I WAS ailing all winter. I had attacks of intermittent fever, followed by the measles, with delirium.

My father and mother came in turn to help my grandparents take care of me. For a week they all feared not only for my life, but for my sanity—fears which re-established for a while perfect accord between them.

My father, talking one day at my bedside to grandmother, who was accusing her daughter of being responsible for my illness, said:

“It seems to me, mother, that you, too, deserve reproach in this respect, from what my father-in-law tells me. As to Olympe, I assure you she is more unhappy from her suspicions than those whom she suspects. Her jealousy is not her own fault; it is a malady. If you will look at her during her fits of anger, you will see that she has already certain tremblings of her head, too characteristic, alas! Do not forget that her paternal grandfather died of paralysis, which is, perhaps, the explanation of her unconscious cruelties. You must take care of Olympe, mother, rather than blame her. I, also, have a great defect in being too violent, and it comes to me from an affection of my heart, an inheritance from my father.”

My father expressed these words so gently, so sadly, that I at once forgave my mother, with whom I had until that moment still been angry, and I was most unhappy to hear that my father had a disease of the heart.

During my delirium my grandfather had no difficulty in discovering the cause of the tension of my little brain, overheated by the struggle to understand the contradictions between my father’s and grandmother’s ideas. I was endeavouring with all my might to make the ideas agree, and could not succeed, which tormented me. In my fever I did nothing but talk of politics and socialism.

“She must escape from both of you for a time,” he said to my father and grandmother, “and I am going to accept her great-aunt’s invitation to her.”

My grandmother’s half-sisters, Sophie, Constance, and Anastasie, lived with her mother at a country-seat in the environs of Soissons, at Chivres.
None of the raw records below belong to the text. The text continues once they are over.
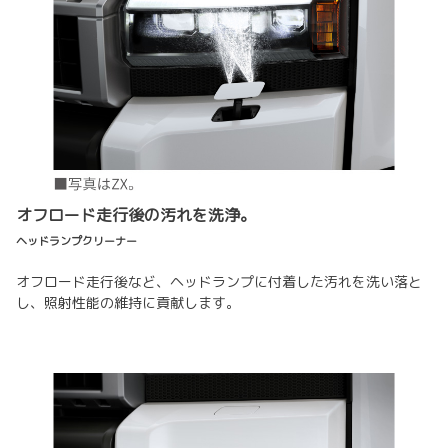
オフロード走行後の汚れを洗浄。
ヘッドランプクリーナー
オフロード走行後など、ヘッドランプに付着した汚れを洗い落と
し、照射性能の維持に貢献します。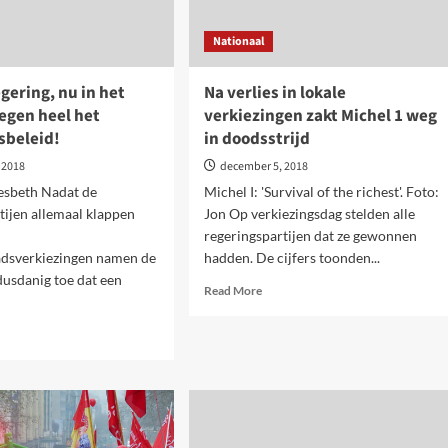
Nationaal
egering, nu in het
Na verlies in lokale
tegen heel het
verkiezingen zakt Michel 1 weg
sbeleid!
in doodsstrijd
 2018
december 5, 2018
esbeth Nadat de
Michel I: 'Survival of the richest'. Foto:
tijen allemaal klappen
Jon Op verkiezingsdag stelden alle
regeringspartijen dat ze gewonnen
dsverkiezingen namen de
hadden. De cijfers toonden...
usdanig toe dat een
Read
Read More
more
about
d
Na
e
verlies
ut
in
lokale
verkiezingen
zakt
ring,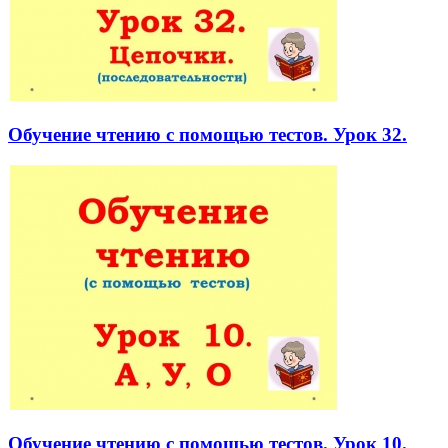
Обучение чтению с помощью тестов. Урок 32.
Обучение чтению с помощью тестов. Урок 10.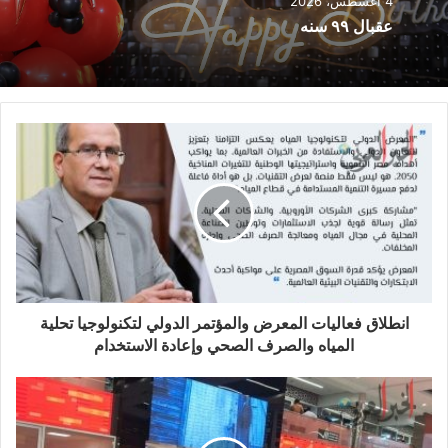
4 أغسطس، 2026
عقبال ٩٩ سنه
انطلاق فعاليات المعرض والمؤتمر الدولي لتكنولوجيا تحلية
المياه والصرف الصحي وإعادة الاستخدام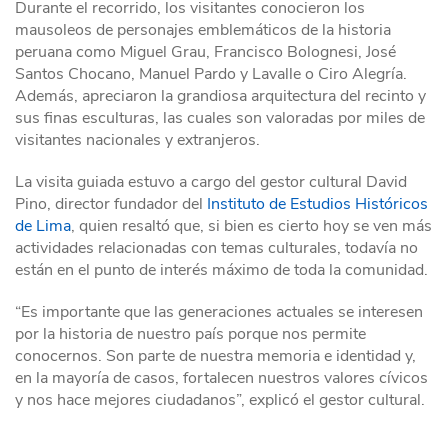
Durante el recorrido, los visitantes conocieron los
mausoleos de personajes emblemáticos de la historia
peruana como Miguel Grau, Francisco Bolognesi, José
Santos Chocano, Manuel Pardo y Lavalle o Ciro Alegría.
Además, apreciaron la grandiosa arquitectura del recinto y
sus finas esculturas, las cuales son valoradas por miles de
visitantes nacionales y extranjeros.
La visita guiada estuvo a cargo del gestor cultural David
Pino, director fundador del
Instituto de Estudios Históricos
de Lima
, quien resaltó que, si bien es cierto hoy se ven más
actividades relacionadas con temas culturales, todavía no
están en el punto de interés máximo de toda la comunidad.
“Es importante que las generaciones actuales se interesen
por la historia de nuestro país porque nos permite
conocernos. Son parte de nuestra memoria e identidad y,
en la mayoría de casos, fortalecen nuestros valores cívicos
y nos hace mejores ciudadanos”, explicó el gestor cultural.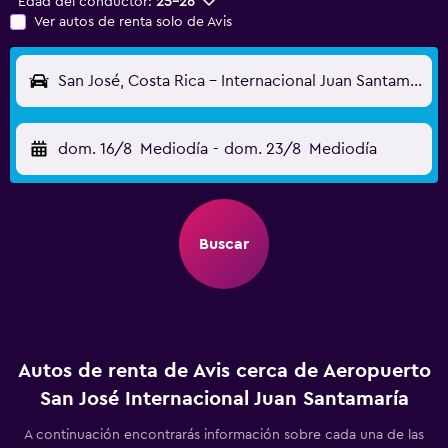
Edad del conductor:
25-26
Ver autos de renta solo de Avis
San José, Costa Rica - Internacional Juan Santamaría (SJO)
dom. 16/8
Mediodía
-
dom. 23/8
Mediodía
Buscar
Autos de renta de Avis cerca de Aeropuerto
San José Internacional Juan Santamaría
A continuación encontrarás información sobre cada una de las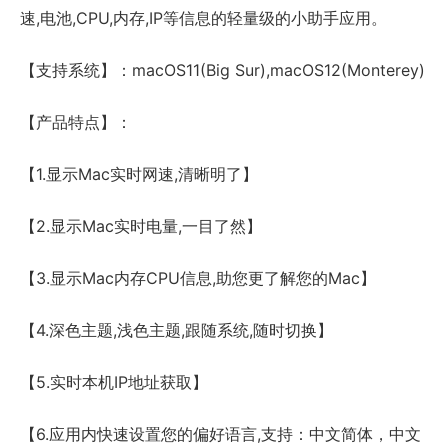
速,电池,CPU,内存,IP等信息的轻量级的小助手应用。
【支持系统】：macOS11(Big Sur),macOS12(Monterey)
【产品特点】：
【1.显示Mac实时网速,清晰明了】
【2.显示Mac实时电量,一目了然】
【3.显示Mac内存CPU信息,助您更了解您的Mac】
【4.深色主题,浅色主题,跟随系统,随时切换】
【5.实时本机IP地址获取】
【6.应用内快速设置您的偏好语言,支持：中文简体，中文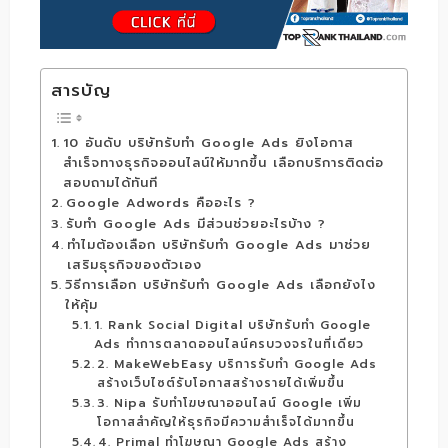
สารบัญ
10 อันดับ บริษัทรับทำ Google Ads ยิงโอกาส
สำเร็จทางธุรกิจออนไลน์ให้มากขึ้น เลือกบริการติดต่อ
สอบถามได้ทันที
Google Adwords คืออะไร ?
รับทำ Google Ads มีส่วนช่วยอะไรบ้าง ?
ทำไมต้องเลือก บริษัทรับทำ Google Ads มาช่วย
เสริมธุรกิจของตัวเอง
วิธีการเลือก บริษัทรับทำ Google Ads เลือกยังไง
ให้คุ้ม
1. Rank Social Digital บริษัทรับทำ Google
Ads ทำการตลาดออนไลน์ครบวงจรในที่เดียว
2. MakeWebEasy บริการรับทำ Google Ads
สร้างเว็บไซต์รับโอกาสสร้างรายได้เพิ่มขึ้น
3. Nipa รับทำโฆษณาออนไลน์ Google เพิ่ม
โอกาสสำคัญให้ธุรกิจมีความสำเร็จได้มากขึ้น
4. Primal ทำโฆษณา Google Ads สร้าง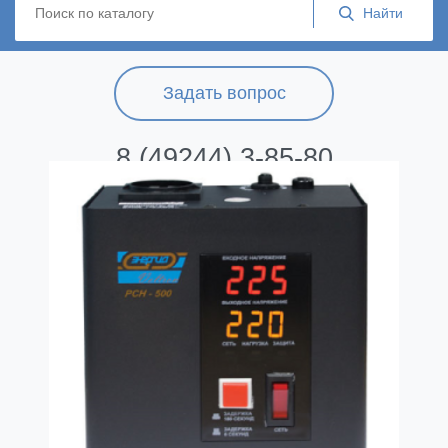
Задать вопрос
8 (49244) 3-85-80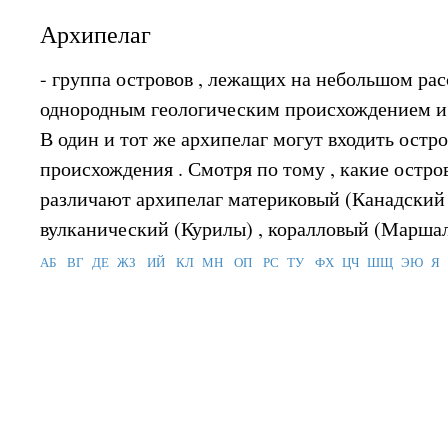
Архипелаг
- группа островов , лежащих на небольшом расс
однородным геологическим происхождением и 
В один и тот же архипелаг могут входить остр
происхождения . Смотря по тому , какие остров
различают архипелаг материковый (Канадский 
вулканический (Курилы) , коралловый (Маршалл
АБ
ВГ
ДЕ
ЖЗ
ИЙ
КЛ
МН
ОП
РС
ТУ
ФХ
ЦЧ
ШЩ
ЭЮ
Я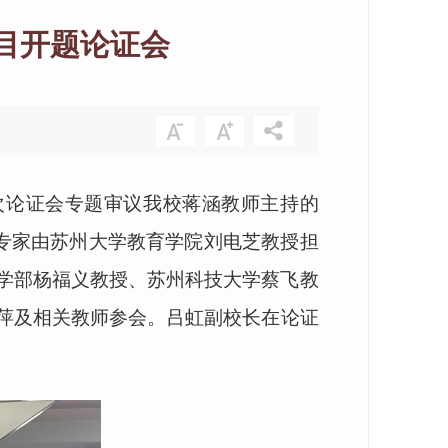
项目开题论证会
本次论证会专题审议我校蒋涵教师主持的
审专家由苏州大学教育学院刘电芝教授担
学部杨福义教授、苏州科技大学蔡飞教
萍及相关教师参会。
吕虹副校长在论证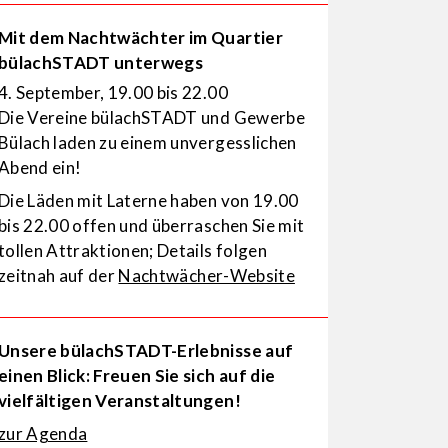
Mit dem Nachtwächter im Quartier
bülachSTADT unterwegs
4. September, 19.00 bis 22.00
Die Vereine bülachSTADT und Gewerbe
Bülach laden zu einem unvergesslichen
Abend ein!
Die Läden mit Laterne haben von 19.00
bis 22.00 offen und überraschen Sie mit
tollen Attraktionen; Details folgen
zeitnah auf der
Nachtwächer-Website
Unsere bülachSTADT-Erlebnisse auf
einen Blick: Freuen Sie sich auf die
vielfältigen Veranstaltungen!
zur Agenda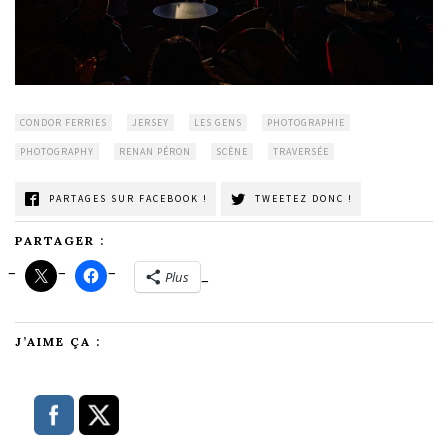
CONDOR FERRIES
JERSEY
LES GENS
PHOTOGRAPHIE
PHOTOGRAPHY
RENAN PÉRON
SCÈNE
TRAVERSÉE
PARTAGES SUR FACEBOOK !
TWEETEZ DONC !
PARTAGER :
Plus
J’AIME ÇA :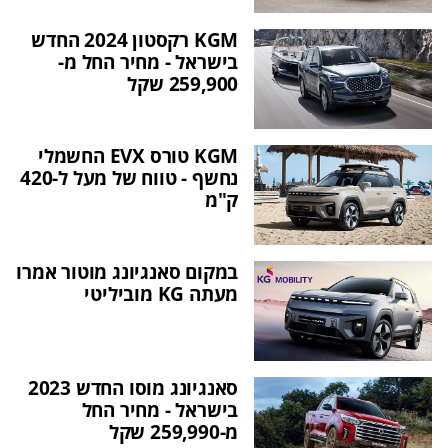
KGM רקסטון 2024 החדש
בישראל - מחיר החל מ-
259,900 שקל
KGM טורס EVX החשמלי
נחשף - טווח של מעל ל-420
ק"מ
במקום סאנגיונג מוטור אמרו
מעתה KG מוביליטי
סאנגיונג מוסו החדש 2023
בישראל - מחיר החל
מ-259,990 שקל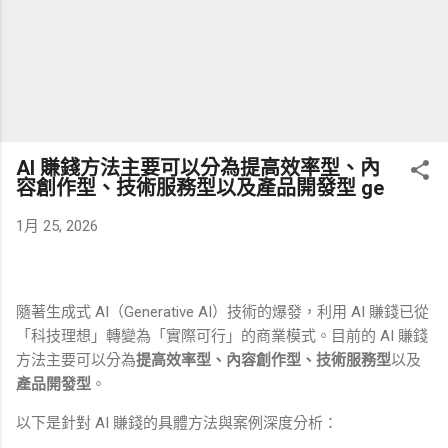
AI 賺錢方法主要可以分為提高效率型、內
容創作型、技術服務型以及產品開發型 ge
1月 25, 2026
隨著生成式 AI（Generative AI）技術的爆發，利用 AI 賺錢已從
「科技理想」轉變為「實際可行」的商業模式。目前的 AI 賺錢
方法主要可以分為
提高效率型、內容創作型、技術服務型
以及
產品開發型
。
以下是針對 AI 賺錢的具體方法與案例深度分析：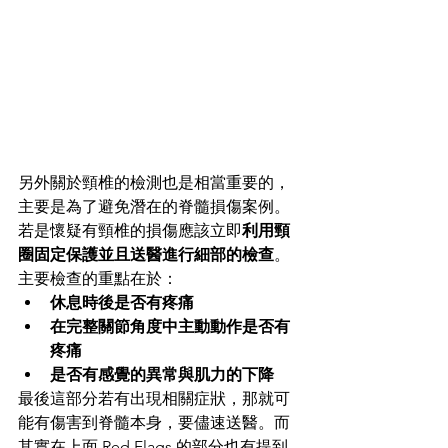
另外關於頸椎的檢測也是相當重要的，
主要是為了避免潛在的脊髓損傷案例。
若是懷疑有頸椎的損傷應該立即
利用頸
圈固定保護並且送醫進行細部的檢查
。
主要檢查的重點在於：
休息時後是否有疼痛
在完整關節角度中主動動作是否有
疼痛
是否有感覺的異常與肌力的下降
最後這部分若有出現相關症狀，那就可
能有傷害到脊髓本身，要儘速送醫。而
其實在上面 Red Flags 的部分也有提到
They led a monastic life, having, all three, refused to marry.

Since their father’s death they had, no one knew why, desired to know me, and this seemed all the more extraordinary to my grandparents because they had never taken any interest in my mother.

A friend of my grandmother’s having spoken to them about me, they said to this friend that if grandmother desired me to be their heiress, instead of one of their mother’s cousins, to whom they were somewhat attached, she must let me go and visit them alone every year during the vacation season, in July and August.